C'est le début d'un succès éphémère pour Maurice Rollinat : il fait la connaissance d'Oscar Wilde ; Victor Hugo le reçoit à dîner et parle à son propos d'une « beauté horrible ».

Barbey d'Aurevilly est celui qui l'encourage le plus, et qui voit en lui le nouveau Baudelaire capable peut-être de dépasser le maître : il lui consacre une chronique dans le Constitutionnel.

Pourtant, ce vif succès que connaît Rollinat dans les cabarets, en tant qu'homme de scène, ne lui assure pas le succès des Névroses : en effet, il y a un décalage entre le succès dans les cabarets - en 1881 et 1882 - et la publication de son recueil les Névroses en février 1883. Le milieu littéraire commence à connaître un certain agacement de la thématique de la névrose, un peu trop de mode alors. On lui préfère Paul Verlaine qui, de retour sur Paris, souhaite vivement reprendre sa place dans la vie littéaire.

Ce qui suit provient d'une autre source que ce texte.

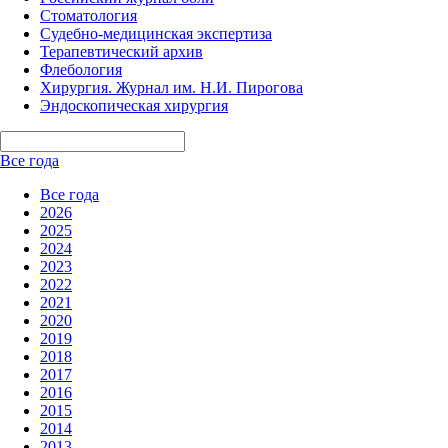
Стоматология
Судебно-медицинская экспертиза
Терапевтический архив
Флебология
Хирургия. Журнал им. Н.И. Пирогова
Эндоскопическая хирургия
Все года
Все года
2026
2025
2024
2023
2022
2021
2020
2019
2018
2017
2016
2015
2014
2013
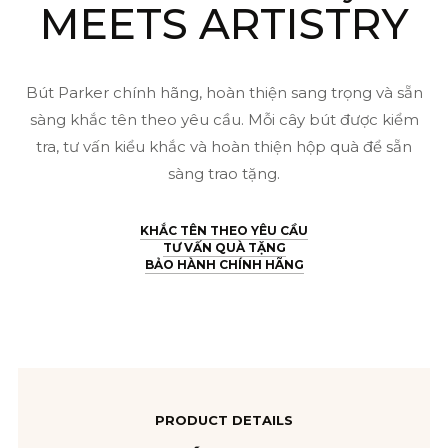
MEETS ARTISTRY
Bút Parker chính hãng, hoàn thiện sang trọng và sẵn
sàng khắc tên theo yêu cầu. Mỗi cây bút được kiểm
tra, tư vấn kiểu khắc và hoàn thiện hộp quà để sẵn
sàng trao tặng.
KHẮC TÊN THEO YÊU CẦU
TƯ VẤN QUÀ TẶNG
BẢO HÀNH CHÍNH HÃNG
PRODUCT DETAILS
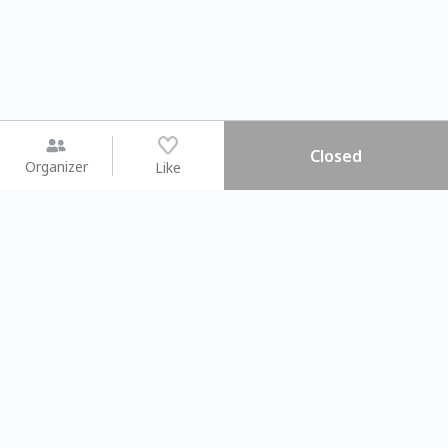
Closed
Organizer
Like
You may like
2026.08.15 (Sat) - 08.22 (Sat)
2026.08.15 (Sat) - 08.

A ce moment, Barbey d'Aurévilly consacre Rollinat comme l'égal de Baudelaire et Poe, ce qui augmente la rivalité avec Verlaine et suscite des attaques de ce dernier envers Rollinat.

1883 - Les Névroses

Le volume des Névroses est annoncé pour la première fois dans la Bibliothèque de la France du 10 mars 1883, puis publié à Paris dans la bibliothèque Charpentier de l'éditeur Georges Charpentier. Le livre est imprimé par la maison Chamerot, avec un portrait de Maurice Rollinat par F. Desmoulins. Sur la couverture figurent le titre et l'épigraphe suivante :

Putredini dixi : pater meus es ;
Mater mea et soror mea vermibus.
Job, chapitre 17, 14
Je dis à la pourriture : « c'est toi qui es mon père. » Et aux vers : « ma mère et ma soeur. »

Les Névroses sont tirées à plusieurs reprises : le 13 mars, le 7 avril, 6000 exemplaires en tout en mai 1885 ; en 1910, on en compte 10 000.

Mais, le succès est ambigu : il est moins important que celui escompté. Mais le peu de succès qu'il a fait augmenter les jalousies... Rollinat commence à devenir le petit maître copieur de Baudelaire dans les esprits des gens. C'est ce moment que choisit Rollinat pour partir brusquement de Paris : cela est perçu comme un aveu de culpabilité par les détracteurs du poète. Alors commence le début de l'exclusion du monde des lettres.

Ce retrait de la scène littéraire correspond à un retrait à Fresselines dans la Creuse. Là, il vit avec sa compagne Cécile Pouettre, connue au Chat Noir (son nom de scène est Mme de Gournay).